Regresar para confrontar el origen, para mantenerle la mirada a un pasado doloroso, e intentar, en la medida de lo posible, salir purificados. Eso trata de hacer Ida —el personaje de Adiós, fantasmas, de Nadia Terranova (Mesina, Sicilia, 1978)— con su retorno, por unos días, a la Sicilia natal desde Roma, veintitrés años después. Acude a la llamada de su madre anciana, que aún vive sola en la casa familiar, una vivienda que amenaza ruina. Se requiere una reparación urgente de la azotea, antes de que todo se derrumbe, y quiere que la hija ponga orden entre los objetos y recuerdos.
Seleccionar lo que vale y lo que no, no es tan difícil y penoso como repasar toda una vida, enfrentar los secretos. El mayor de ellos: la desaparición del padre (el profesor de latín Sebastiano Laquidara) cuando Ida tenía sólo trece años. Nunca se supo del paradero de este hombre culto y profundamente infeliz, que entró en barrena tras una larga depresión y se marchó sin dejar rastro, un hecho que marcó la existencia de las dos mujeres que lo aguardaban entre la esperanza y la desesperanza.
La novela se articula en tres partes (tras un breve capítulo introductorio): El nombre, El cuerpo y La voz. Ida vive en Roma, está casada, no tuvo hijos, escribe guiones para la radio, cuenta que en tan solo diez años de matrimonio ambos han perdido ya el deseo sexual, algo en lo que ella asume toda la culpa… Siempre se consideró extraña, diferente. Mantienen la cordialidad, el afecto mutuo, aunque comparten tan solo “un amor cansado”. Pero si el lector, al inicio, piensa que sea quizá una narradora/protagonista esnob o light, enfangada en sus pequeños problemas del primer mundo, bastará con que se embarque hacia Mesina, hacia sus raíces, para internarse en una novela honda y reflexiva, sólida y trágica, de sabio y calculado dramatismo.
Recuerdos persistentes y amenazantes, pesadillas, reproches y conversaciones con la madre, miedos, culpas compartidas, la extrañeza de los lugares con el paso de los años… conforman los elementos de la lucha particular de esta treintañera en su retorno traumático, en su travesía inversa y dolorosa, hacia el origen, hacia la madre. A diferencia del padre, maestro, la hija decidió escribir para programas de radio en Roma, “historias verdaderas ficticias” y canalizar en ellas su propio sufrimiento. De cría se defendía pensando: “si le pasa al cuerpo no ha pasado de verdad”. La ausencia del padre es también presencia y huella: los difuntos y los desaparecidos son aquí implacables y vigilantes “jueces celosos”.

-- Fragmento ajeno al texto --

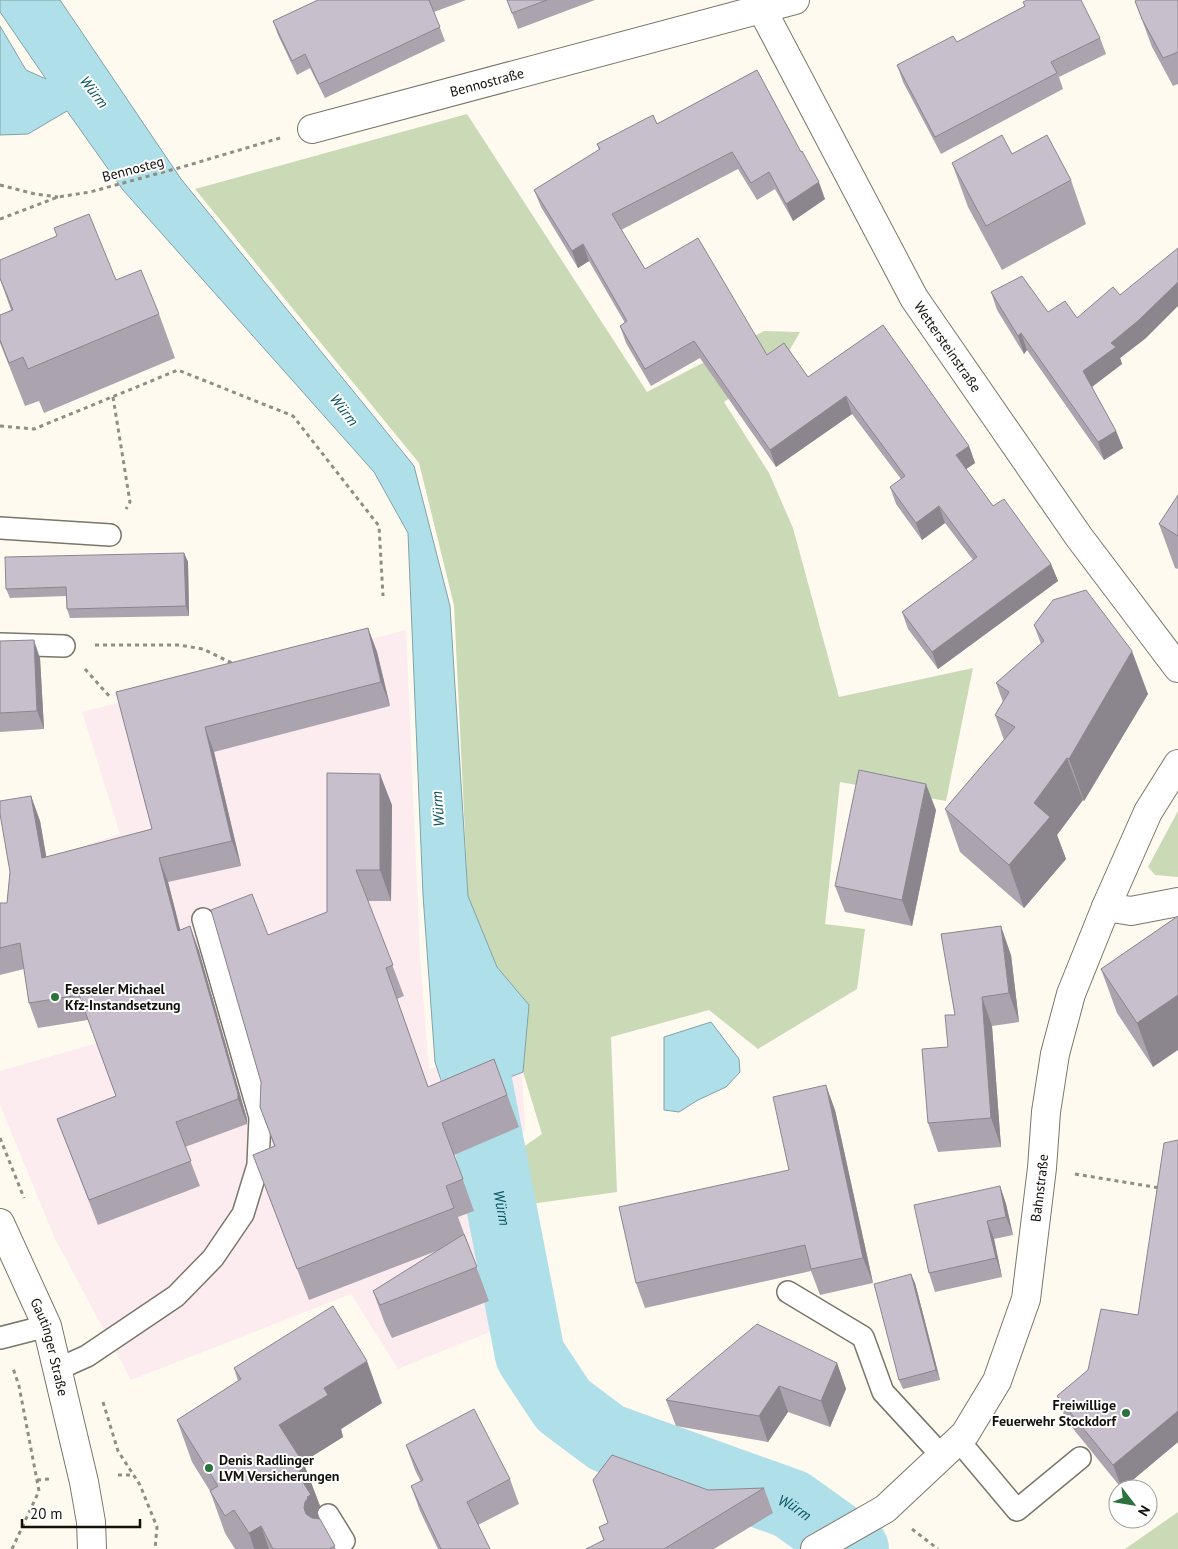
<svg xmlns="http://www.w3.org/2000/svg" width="1178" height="1549" font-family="'PT Sans',sans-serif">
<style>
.industrial{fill:#fcecef}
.green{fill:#cad9b6}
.water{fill:#afe0e9;stroke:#80a2a6}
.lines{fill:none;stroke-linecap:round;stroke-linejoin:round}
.river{stroke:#afe0e9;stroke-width:70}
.service-casing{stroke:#7b766a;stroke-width:24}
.minor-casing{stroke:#7b766a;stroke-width:30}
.secondary-casing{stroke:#7b766a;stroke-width:30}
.path{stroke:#908d85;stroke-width:3;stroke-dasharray:4 4;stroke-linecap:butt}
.service{stroke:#fff;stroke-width:21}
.minor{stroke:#fff;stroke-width:28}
.secondary{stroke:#fff;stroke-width:28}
.wall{fill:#aba4af}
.shaded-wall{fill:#8b868e}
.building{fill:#c7bfcb;stroke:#8b868e}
.poi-dot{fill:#2c723d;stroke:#fff;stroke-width:2}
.labels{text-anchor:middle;stroke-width:4;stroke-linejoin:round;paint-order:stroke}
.street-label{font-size:14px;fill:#11100b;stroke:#fff}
.poi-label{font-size:14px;font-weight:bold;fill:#11100b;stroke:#fff;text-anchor:start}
.water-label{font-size:15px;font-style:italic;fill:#09515b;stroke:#fff}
</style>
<rect width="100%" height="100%" fill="#fffaef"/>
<path class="industrial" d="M406,630L420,956L429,1069L458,1060L519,1005L525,1131L495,1143L500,1171L467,1182L512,1323L398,1369L351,1294L131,1380L55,1239L0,1105V1071L125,1035L66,852L120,834L82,712Z"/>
<path class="green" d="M467,114L647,392L764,331L800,332L785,358L724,402L769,473L793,528L839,697L973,668L946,801L840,782L825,924L865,929L857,989L758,1049L709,1010L611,1037L617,1192L523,1205L506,1159L542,1134L523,1072L529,1005L497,967L468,896L454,605L419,463L195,189Z
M1178,811V877L1155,875L1148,867Z
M1178,1512V1549H1125Z"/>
<path class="water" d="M0,0H60L181,179L414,466L450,606L468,896L497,967L529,1005L523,1072L448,1101L435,1062L423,895L408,533L374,472L123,190L67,111L28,134L0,135V26L26,70L46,79L0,12Z
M711,1022L739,1059L740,1072L726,1087L698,1100L679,1112L664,1110V1037Z"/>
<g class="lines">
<path class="river" id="s1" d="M470,1045L530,1355L563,1405L607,1438L791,1504L854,1549"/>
<defs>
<path id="service" d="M0,528L110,535
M0,644L64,646
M788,1292L863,1337L883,1392L942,1456
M0,1338L47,1326
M58,1369L87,1356L176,1296L213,1258L243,1214L258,1165L260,1117L203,919
M959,1441L1017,1510L1080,1458
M328,1515L344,1541L332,1549"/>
<g id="minor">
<path id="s2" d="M757,0L914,298L1079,537L1178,668"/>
<path id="s3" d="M312,129L795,0"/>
<path d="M1106,907L1131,911L1178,902"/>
<path id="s4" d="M815,1549L885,1509L965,1434L997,1381L1026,1299L1042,1168L1046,1112L1055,1054L1071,994L1106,907L1148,812L1178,764"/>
</g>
<g id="secondary">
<path id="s5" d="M0,1223L47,1326L84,1482L91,1522L92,1549"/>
</g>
</defs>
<use href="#service" class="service-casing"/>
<use href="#minor" class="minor-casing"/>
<use href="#secondary" class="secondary-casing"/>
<path class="path" d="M0,185L35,194L58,197
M0,219L58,197L90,192L182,167L280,138
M113,397L130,502L126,509
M0,426L34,429L178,370L293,416L379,526L383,596
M95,645H179L203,649L232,663L235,662
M85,669L110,697
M0,1138L24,1198
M1075,1174L1160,1188
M103,1402L118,1451L140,1485L157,1527L155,1549
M118,1475H134
M37,1480L49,1479
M912,1529L938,1549
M12,1549L39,1491L19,1386L13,1368"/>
<use href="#service" class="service"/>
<use href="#minor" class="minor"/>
<use href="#secondary" class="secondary"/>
</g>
<path class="wall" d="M318,0H466L434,12L445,41L325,98L310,68L297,75L278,35L273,21Z
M507,0H595L518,29Z
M1178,0V84L1173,86L1152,47L1135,1Z
M1023,2L1100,38L1106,54L1059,77L1063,89L941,154L903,82L897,65L957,42L1025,6Z
M757,70L825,199L793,221L775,189L757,200L738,169L621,230L645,269L767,355L808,377L969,446L975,463L966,469L993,506L1051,564L1058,581L938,669L908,629L902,612L973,560L945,523L922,540L896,504L890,487L901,479L852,414L776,467L700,358L651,386L626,343L620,326L625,323L589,261L578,268L541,207L534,190L599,150L597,144L657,124Z
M1012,154L1071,180L1086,224L1002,270L968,207L952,163Z
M0,260L116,280L159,314L175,358L44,413L39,401L25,406L0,343V315L11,310L0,279Z
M991,292L1048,312L1077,318L1120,295L1146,338L1120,358L1122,364L1092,387L1116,431L1123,448L1104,460L1027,350L1024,354L997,310Z
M1178,495V569L1175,568L1159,524Z
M184,553L188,562L189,616L70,618L67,609L66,596L10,598L6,589Z
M1034,625L1148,694L1084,801L1083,800L1057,835L1066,859L1024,908L960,852L945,809L1004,740L995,715L1003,702L996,683L1041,644Z
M368,628L377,652L390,706L214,752L241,866L168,882L180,930L190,926L199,951L247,1119V1124L185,1147L200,1186L98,1225L57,1119L116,1096L88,1020L38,1028L29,1003L24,969L0,975V903H7L10,872L31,796L40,821L46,857L152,829L116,692Z
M0,641L40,658L44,729L0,732Z
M392,805L391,901H368L404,996L397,999L428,1087L494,1059L519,1127L454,1155L474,1211L458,1217L489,1301L392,1338L385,1324L373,1291L439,1250L309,1300L253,1155L274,1146L260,1107L268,935L327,912Z
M936,810L912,926L845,912L835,886Z
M1178,916L1153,1067L1117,1013L1101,969Z
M1011,955L1019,1022L992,1026L1001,1147L938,1152L928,1123L948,1047L955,1015Z
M835,1110L873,1283L820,1295L811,1271L645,1308L636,1283L789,1170Z
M1178,1140V1442L1122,1489L1066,1420L1057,1396L1088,1370L1138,1315Z
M1000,1186L1006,1204L1013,1235L994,1239L1002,1277L935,1292L929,1273Z
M915,1283L940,1380L903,1389L899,1380Z
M837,1363L846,1389L830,1427L788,1412L768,1442L676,1426L666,1400Z
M234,1368L382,1403L341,1429L343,1437L303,1462L320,1506L317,1511L320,1519L336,1549H235L225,1533L210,1491L192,1462L177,1420L238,1381Z
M406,1445L510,1479L519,1504L478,1525L490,1549H438L420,1511L411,1486L421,1482L415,1470Z
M764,1488L773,1513L714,1549H586L604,1540L599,1527L708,1490Z"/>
<path class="shaded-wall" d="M819,182L825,199L793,221L786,204Z
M583,244L589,261L578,268L572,251Z
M1178,282V306L1146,338L1120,358L1122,364L1089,389L1083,371L1111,343Z
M1021,333L1027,350L1024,354L1018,336Z
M846,396L852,414L776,467L770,450Z
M1116,431L1123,448L1104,460L1098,442Z
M969,446L975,463L962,472L956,455Z
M939,506L945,523L922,540L916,523Z
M184,553L188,562L189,616L186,606Z
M1051,564L1058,581L938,669L932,652Z
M368,628L377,652L390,706L381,682Z
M34,640L40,658L44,729L37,711Z
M1132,651L1148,694L1084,801L1069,759Z
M205,727L214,752L241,866L232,841Z
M1067,758L1083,800L1057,835L1066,859L1024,908L1009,865L1034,803Z
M380,774L392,805L391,901L380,870Z
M926,784L936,810L912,926L902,900Z
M31,796L40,821L51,883L42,858Z
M159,858L168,882L187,956L178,931Z
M190,926L199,951L247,1119V1124L238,1099Z
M1001,926L1011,955L1019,1022L1009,993Z
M1178,995V1050L1153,1067L1137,1023Z
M982,997L992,1026L1001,1147L991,1118Z
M826,1085L835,1110L873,1283L863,1258Z
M1000,1186L1006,1204L1013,1235L1006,1217Z
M987,1221L994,1239L1002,1277L996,1258Z
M911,1274L915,1283L940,1380L936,1370Z
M367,1361L382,1403L341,1429L343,1437L295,1467L279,1425L324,1388Z
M837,1363L846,1389L830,1427L821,1401Z
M779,1386L788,1412L768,1442L759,1416Z
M1178,1411V1442L1122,1489L1113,1465Z
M304,1464L320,1506L317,1511L326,1537L320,1549L304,1508L298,1474Z
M261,1526L269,1549H254L249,1533Z"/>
<path class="building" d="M318,0H429L440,27L319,84L305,54L292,61L273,21Z
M507,0H547L512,13Z
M1027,0H1081L1100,38L1051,62L1057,73L935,137L897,65L953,36L957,42L1025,6L1023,2Z
M1137,0H1178V52L1163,58L1142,19L1135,1Z
M757,70L801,152L802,151L819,182L786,204L769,172L751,183L732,152L612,214L645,269L698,238L767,355L784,343L808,377L883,325L969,446L956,455L993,506L1004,499L1051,564L932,652L902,612L977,557L939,506L916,523L890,487L905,476L846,396L770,450L694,341L645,369L620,326L627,321L583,244L572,251L534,190L600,149L597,144L653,115L657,124Z
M1002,135L1012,154L1047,135L1071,180L986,226L952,163Z
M89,214L116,280L141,270L159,314L28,369L23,357L9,363L0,340V315L13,310L0,278V260L57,236L54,228Z
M1178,248V282L1139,320L1111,343L1116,347L1083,371L1116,431L1098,442L1021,333L1018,336L991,292L1022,276L1048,312L1065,301L1077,318L1113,287L1120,295Z
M1178,495V536L1159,524Z
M184,553L186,606L67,609L66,587L6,589L5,557Z
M1086,590L1132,651L1069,759L1067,758L1034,803L1050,817L1009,865L945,809L1015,727L995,715L1009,692L996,683L1044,641L1034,625L1053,600Z
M368,628L381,682L205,727L232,841L159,858L178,931L190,926L238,1094V1099L176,1122L191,1161L89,1200L57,1119L116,1096L79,995L29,1003L20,943L0,948V903H7L10,872L0,814V801L31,796L42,858L152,829L116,692Z
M34,640L37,711L0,713V641Z
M859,770L926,784L902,900L835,886Z
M327,773L380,774V870H356L393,965L386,968L428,1087L494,1059L507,1095L442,1123L463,1179L446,1186L454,1208L297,1269L253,1155L275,1146L260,1107L261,1082L211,910L252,894L268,935L327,912Z
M1178,916V995L1137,1023L1101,969Z
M1001,926L1009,993L982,997L991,1118L928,1123L922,1049L948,1047L945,1015H955L941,934Z
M826,1085L863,1258L811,1269L805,1245L636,1283L619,1207L789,1170L773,1097Z
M1178,1140V1411L1113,1465L1057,1396L1088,1370L1101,1309L1138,1315L1164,1143Z
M1000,1186L1006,1217L987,1221L996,1258L929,1273L914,1205Z
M464,1234L477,1267L380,1305L373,1291Z
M911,1274L936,1370L899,1380L874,1284Z
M333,1306L367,1361L324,1388L328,1395L279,1425L304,1464L298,1474L311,1495L307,1497L308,1498L305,1502L304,1508L306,1514L312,1518L320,1519L335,1546L329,1549H273L261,1526L249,1533L234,1510L225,1516L210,1491L218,1486L177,1420L241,1379L234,1368Z
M757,1324L837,1363L821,1401L779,1386L759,1416L666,1400Z
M474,1409L510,1479L467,1502L490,1549H441L411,1486L423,1480L406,1445Z
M612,1455L708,1490L764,1488L664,1549H586L604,1540L599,1527L608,1523L593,1480Z"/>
<g class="poi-dot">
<circle cx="55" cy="997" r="5"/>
<circle cx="1126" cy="1413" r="5"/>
<circle cx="209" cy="1468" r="5"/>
</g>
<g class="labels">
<g class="street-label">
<text dy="5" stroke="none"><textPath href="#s3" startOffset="181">Bennostraße</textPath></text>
<text transform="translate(133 169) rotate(-15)" y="5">Bennosteg</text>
<text dy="5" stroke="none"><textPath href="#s2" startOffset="396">Wettersteinstraße</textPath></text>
<text dy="5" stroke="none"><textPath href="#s4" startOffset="451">Bahnstraße</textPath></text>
<text dy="5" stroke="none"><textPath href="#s5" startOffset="134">Gautinger Straße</textPath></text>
</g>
<g class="poi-label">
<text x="65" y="994">Fesseler Michael<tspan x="65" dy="16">Kfz-Instandsetzung</tspan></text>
<text x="1116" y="1410" text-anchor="end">Freiwillige<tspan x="1116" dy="16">Feuerwehr Stockdorf</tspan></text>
<text x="219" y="1465">Denis Radlinger<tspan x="219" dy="16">LVM Versicherungen</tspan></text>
</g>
<g class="water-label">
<text transform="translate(94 92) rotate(52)" y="5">Würm</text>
<text transform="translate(344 410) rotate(52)" y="5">Würm</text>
<text transform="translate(438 809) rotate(-94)" y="5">Würm</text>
<text dy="5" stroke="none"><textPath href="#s1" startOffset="166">Würm</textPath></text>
<text dy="5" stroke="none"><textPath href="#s1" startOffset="631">Würm</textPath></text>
</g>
</g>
<g transform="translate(1133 1504) rotate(121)"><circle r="24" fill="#ffffff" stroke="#a09f9d"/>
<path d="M0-4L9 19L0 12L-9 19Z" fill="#2c723d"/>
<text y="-8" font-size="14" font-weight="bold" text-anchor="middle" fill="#11100b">N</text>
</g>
<path d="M22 1519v8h118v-8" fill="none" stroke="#11100b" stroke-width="2.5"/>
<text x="30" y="1519" font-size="15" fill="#11100b" stroke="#ffffff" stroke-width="4" paint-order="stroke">20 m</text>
</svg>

Nadia Terranova nos coloca sabiamente ante la extrañeza de la vida en esta bella y honda narración, purificadora, sabia e intensa
Hay una gran carga poética en la novela, pasajes tan hermosos en esa descripción del Estrecho de Mesina desde la azotea en pleno verano, su luz, su mar, las voces que llegan allá arriba… (pag. 41). Muy logrado también el relato de la infancia y la adolescencia de Ida, la dialéctica que establece con su madre (ambas solas en el caserón familiar) y la amistad con su amiga escolar, Sara. El ajuste de cuentas entre ambas, ya en la madurez, es otro de los momentos altos de esta historia. La vida nos cambia y a veces desde lo más imperceptible. La propia Sicilia, la idiosincrasia y la dificultad de ser siciliano, el paisaje y la ciudad de Mesina, el calor, la lluvia, la luz… quedan maravillosamente caracterizados.
La hiperperceptiva Nadia Terranova nos coloca sabiamente ante la extrañeza de la vida: los cambios corporales adolescentes, las primeras relaciones sexuales clandestinas, la perplejidad de ser hija respecto a una madre: hijos y progenitores como meros árboles plantados en momentos distintos, a los que les toca asumir su papel. Una locura también las relaciones de pareja, el matrimonio, la monogamia, la ingratitud de los hijos… La de Ida es una vida dañada, pero también —sabremos después— la de su amiga Sara, o la de ese trágico personaje secundario que cobra altura hacia el final: el joven albañil grecoitaliano Nikos.
Ida enfrenta su pasado porque nunca hasta ahora lo había hecho. De cara al exterior, toda su juventud fue un despliegue materno-filial de disimulos, cordialidad, cortesía y buenos modales, aunque en casa se librara una secreta guerra doméstica. Gran metáfora purgar los radiadores y sacar todo el óxido y el agua sucia de la instalación tantos años después: el alma de la casa y el de los personajes en busca de una catarsis liberadora. Bella y honda narración, purificadora, sabia e intensa.